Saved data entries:
- - - - -

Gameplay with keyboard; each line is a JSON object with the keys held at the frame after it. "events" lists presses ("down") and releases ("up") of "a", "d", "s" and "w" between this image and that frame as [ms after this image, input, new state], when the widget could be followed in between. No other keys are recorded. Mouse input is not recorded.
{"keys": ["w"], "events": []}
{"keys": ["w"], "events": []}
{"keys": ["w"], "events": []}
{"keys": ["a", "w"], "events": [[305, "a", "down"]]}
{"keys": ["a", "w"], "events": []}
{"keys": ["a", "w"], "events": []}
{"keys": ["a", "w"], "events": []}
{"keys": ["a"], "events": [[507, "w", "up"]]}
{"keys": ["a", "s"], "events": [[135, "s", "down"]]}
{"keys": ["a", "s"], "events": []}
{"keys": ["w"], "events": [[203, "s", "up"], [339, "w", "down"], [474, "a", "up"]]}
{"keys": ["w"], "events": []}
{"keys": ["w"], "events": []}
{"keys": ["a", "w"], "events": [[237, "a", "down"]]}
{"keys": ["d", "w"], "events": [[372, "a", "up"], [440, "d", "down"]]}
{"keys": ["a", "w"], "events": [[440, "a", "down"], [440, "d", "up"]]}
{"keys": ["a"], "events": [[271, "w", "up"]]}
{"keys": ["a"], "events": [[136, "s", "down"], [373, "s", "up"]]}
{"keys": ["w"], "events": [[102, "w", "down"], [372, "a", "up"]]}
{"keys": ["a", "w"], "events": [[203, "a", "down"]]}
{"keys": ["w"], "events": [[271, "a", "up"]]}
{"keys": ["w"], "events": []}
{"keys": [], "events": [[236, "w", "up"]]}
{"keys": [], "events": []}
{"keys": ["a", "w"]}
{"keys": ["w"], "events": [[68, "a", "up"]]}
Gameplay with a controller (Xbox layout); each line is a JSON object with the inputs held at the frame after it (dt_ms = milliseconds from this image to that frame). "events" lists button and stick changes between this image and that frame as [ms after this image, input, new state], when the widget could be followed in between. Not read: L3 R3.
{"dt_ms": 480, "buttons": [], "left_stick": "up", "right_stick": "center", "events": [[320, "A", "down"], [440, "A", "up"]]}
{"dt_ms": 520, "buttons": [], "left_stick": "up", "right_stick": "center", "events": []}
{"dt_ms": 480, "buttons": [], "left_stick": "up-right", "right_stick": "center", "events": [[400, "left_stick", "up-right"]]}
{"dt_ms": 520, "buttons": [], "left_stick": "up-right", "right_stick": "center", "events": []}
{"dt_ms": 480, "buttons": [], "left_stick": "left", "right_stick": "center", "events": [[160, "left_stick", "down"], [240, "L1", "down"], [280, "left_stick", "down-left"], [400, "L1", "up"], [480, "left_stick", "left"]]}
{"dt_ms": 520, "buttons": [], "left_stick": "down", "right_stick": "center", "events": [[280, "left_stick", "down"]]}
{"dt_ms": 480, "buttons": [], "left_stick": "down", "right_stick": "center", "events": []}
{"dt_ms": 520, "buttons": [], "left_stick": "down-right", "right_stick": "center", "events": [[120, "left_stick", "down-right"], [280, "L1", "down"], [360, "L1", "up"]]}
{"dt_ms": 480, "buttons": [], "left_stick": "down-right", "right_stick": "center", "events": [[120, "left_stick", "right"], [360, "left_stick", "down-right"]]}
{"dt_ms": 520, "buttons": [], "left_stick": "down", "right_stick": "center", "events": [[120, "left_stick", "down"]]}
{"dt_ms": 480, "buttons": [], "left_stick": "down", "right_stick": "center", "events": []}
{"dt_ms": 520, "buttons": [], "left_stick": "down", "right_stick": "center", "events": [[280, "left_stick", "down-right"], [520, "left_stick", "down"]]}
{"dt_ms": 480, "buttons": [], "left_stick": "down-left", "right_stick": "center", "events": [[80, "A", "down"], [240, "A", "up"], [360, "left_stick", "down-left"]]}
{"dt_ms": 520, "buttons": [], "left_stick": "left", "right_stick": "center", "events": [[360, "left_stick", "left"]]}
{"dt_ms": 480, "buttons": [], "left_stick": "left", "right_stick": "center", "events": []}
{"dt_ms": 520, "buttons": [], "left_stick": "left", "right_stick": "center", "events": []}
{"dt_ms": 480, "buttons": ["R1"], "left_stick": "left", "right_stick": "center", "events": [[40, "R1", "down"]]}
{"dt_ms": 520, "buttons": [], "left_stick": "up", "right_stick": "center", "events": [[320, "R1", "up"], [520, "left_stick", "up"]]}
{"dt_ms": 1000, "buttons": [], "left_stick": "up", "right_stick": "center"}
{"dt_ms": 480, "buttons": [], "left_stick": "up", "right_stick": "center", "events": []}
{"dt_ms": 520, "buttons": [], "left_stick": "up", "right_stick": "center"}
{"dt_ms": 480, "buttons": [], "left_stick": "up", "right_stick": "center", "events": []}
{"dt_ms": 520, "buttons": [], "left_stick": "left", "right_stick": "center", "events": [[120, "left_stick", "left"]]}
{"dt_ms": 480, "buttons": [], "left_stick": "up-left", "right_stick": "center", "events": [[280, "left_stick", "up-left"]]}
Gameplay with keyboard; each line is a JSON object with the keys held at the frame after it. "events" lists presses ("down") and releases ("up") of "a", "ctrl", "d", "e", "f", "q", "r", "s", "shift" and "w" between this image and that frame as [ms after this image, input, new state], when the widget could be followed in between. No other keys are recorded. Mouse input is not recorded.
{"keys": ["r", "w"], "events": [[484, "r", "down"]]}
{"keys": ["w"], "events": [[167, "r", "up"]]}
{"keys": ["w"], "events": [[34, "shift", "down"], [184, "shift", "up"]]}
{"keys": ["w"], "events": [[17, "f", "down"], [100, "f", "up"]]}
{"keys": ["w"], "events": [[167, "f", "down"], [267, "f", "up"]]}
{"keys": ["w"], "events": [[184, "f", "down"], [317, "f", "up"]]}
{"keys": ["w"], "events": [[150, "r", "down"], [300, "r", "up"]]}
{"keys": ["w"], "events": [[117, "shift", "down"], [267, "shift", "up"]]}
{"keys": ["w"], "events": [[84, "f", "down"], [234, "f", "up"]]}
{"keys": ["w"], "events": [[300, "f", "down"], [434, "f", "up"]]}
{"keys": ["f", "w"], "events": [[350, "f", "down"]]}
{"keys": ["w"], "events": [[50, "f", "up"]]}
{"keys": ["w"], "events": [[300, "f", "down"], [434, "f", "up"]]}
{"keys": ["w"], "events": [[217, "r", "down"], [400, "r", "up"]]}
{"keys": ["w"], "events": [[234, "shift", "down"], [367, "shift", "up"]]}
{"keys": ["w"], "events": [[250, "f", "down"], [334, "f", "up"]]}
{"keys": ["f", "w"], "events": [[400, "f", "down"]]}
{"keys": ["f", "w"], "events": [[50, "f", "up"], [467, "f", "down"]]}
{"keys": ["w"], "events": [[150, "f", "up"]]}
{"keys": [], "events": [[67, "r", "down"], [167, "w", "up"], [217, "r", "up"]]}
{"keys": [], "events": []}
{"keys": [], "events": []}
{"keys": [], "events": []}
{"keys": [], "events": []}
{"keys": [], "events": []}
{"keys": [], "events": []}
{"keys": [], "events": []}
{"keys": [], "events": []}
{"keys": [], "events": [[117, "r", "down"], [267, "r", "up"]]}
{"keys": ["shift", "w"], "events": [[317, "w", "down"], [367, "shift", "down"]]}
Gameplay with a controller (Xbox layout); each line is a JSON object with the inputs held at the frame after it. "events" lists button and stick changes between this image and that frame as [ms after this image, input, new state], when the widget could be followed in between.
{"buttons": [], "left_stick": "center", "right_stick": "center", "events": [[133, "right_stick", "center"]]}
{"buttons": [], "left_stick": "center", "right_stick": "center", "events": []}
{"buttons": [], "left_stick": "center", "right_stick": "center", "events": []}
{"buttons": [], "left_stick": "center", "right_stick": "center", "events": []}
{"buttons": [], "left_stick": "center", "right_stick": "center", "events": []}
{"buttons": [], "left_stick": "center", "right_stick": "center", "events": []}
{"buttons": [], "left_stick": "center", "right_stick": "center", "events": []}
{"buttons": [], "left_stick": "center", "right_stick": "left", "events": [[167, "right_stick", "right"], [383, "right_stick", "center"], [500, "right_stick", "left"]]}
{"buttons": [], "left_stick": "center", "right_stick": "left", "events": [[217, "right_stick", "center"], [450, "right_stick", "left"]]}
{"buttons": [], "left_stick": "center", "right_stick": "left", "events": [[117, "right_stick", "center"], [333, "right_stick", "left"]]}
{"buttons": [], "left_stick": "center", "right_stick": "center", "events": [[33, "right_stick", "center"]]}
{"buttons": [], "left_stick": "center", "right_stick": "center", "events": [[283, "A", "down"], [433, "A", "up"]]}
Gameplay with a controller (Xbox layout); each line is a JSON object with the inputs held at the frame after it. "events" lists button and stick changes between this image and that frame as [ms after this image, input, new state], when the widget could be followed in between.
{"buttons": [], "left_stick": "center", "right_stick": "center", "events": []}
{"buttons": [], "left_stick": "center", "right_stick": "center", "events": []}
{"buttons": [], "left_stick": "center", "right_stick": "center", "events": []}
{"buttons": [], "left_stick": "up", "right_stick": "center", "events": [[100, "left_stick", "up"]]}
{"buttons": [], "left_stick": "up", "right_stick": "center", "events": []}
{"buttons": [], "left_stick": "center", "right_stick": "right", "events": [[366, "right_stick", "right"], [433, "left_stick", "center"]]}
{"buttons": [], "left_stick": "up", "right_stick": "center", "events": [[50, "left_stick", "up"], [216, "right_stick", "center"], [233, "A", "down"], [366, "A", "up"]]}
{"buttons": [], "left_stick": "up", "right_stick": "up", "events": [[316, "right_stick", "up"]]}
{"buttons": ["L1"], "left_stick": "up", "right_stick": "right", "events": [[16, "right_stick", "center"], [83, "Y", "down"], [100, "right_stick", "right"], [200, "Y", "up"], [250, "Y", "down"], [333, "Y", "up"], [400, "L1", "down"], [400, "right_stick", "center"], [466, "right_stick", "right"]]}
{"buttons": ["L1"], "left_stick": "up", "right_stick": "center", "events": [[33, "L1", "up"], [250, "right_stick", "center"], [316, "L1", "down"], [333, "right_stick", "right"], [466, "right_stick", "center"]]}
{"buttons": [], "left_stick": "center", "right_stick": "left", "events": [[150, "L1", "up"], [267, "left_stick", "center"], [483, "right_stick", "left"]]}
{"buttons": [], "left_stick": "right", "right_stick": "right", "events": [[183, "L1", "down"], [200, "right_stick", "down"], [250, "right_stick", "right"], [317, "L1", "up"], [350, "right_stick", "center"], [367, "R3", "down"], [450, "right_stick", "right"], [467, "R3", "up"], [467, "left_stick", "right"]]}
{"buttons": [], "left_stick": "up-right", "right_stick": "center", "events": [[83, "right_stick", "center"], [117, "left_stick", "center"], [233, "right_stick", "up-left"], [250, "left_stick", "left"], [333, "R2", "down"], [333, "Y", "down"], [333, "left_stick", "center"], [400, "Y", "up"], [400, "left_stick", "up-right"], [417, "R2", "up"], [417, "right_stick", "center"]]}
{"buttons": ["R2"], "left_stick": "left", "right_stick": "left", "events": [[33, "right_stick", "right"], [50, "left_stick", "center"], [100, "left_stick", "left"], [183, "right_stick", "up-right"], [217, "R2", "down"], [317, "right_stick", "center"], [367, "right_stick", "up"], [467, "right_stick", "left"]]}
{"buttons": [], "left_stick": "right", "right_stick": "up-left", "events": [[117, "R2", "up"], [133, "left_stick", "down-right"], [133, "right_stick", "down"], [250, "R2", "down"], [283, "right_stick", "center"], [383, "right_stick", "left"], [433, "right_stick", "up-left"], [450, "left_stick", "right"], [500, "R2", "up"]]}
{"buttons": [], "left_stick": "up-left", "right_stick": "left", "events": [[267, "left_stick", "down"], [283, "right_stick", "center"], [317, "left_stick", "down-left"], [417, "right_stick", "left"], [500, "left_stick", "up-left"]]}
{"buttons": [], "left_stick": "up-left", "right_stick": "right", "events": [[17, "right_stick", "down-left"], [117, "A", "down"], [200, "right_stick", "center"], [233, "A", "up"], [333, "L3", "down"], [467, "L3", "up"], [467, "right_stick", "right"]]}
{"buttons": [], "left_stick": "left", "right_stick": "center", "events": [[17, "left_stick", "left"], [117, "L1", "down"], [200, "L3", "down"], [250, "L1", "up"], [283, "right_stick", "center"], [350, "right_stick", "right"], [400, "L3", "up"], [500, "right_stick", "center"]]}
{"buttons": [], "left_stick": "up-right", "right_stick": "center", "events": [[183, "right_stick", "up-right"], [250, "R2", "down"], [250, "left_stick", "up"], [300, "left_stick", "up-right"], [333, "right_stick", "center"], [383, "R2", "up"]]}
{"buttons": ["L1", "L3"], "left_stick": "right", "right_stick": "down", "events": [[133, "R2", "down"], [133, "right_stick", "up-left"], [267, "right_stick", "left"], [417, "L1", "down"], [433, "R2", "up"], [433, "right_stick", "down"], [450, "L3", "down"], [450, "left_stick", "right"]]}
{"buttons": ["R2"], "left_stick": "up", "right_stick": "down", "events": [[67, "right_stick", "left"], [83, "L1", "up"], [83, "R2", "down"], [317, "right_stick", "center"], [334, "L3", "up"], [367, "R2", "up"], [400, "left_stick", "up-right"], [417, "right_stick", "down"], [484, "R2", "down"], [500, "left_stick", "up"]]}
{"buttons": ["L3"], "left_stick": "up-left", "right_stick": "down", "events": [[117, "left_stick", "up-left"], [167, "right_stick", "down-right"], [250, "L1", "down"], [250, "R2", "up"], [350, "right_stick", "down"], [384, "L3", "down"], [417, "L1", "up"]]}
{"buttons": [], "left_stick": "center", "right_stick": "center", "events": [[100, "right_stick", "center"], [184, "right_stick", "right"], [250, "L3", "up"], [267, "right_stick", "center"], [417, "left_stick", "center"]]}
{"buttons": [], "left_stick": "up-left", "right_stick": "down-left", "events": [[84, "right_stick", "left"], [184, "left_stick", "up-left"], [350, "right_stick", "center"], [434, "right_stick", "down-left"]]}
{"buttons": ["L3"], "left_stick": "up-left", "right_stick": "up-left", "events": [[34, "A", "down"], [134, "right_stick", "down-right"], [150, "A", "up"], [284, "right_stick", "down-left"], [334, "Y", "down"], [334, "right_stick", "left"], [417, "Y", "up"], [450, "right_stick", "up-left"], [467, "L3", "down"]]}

- - - - -

_EXERCISE DIRECTIONS_
Using the records above, work out how many lines hold the string "other"; answer with that number alone.

_PROBLEM SOLUTION_
2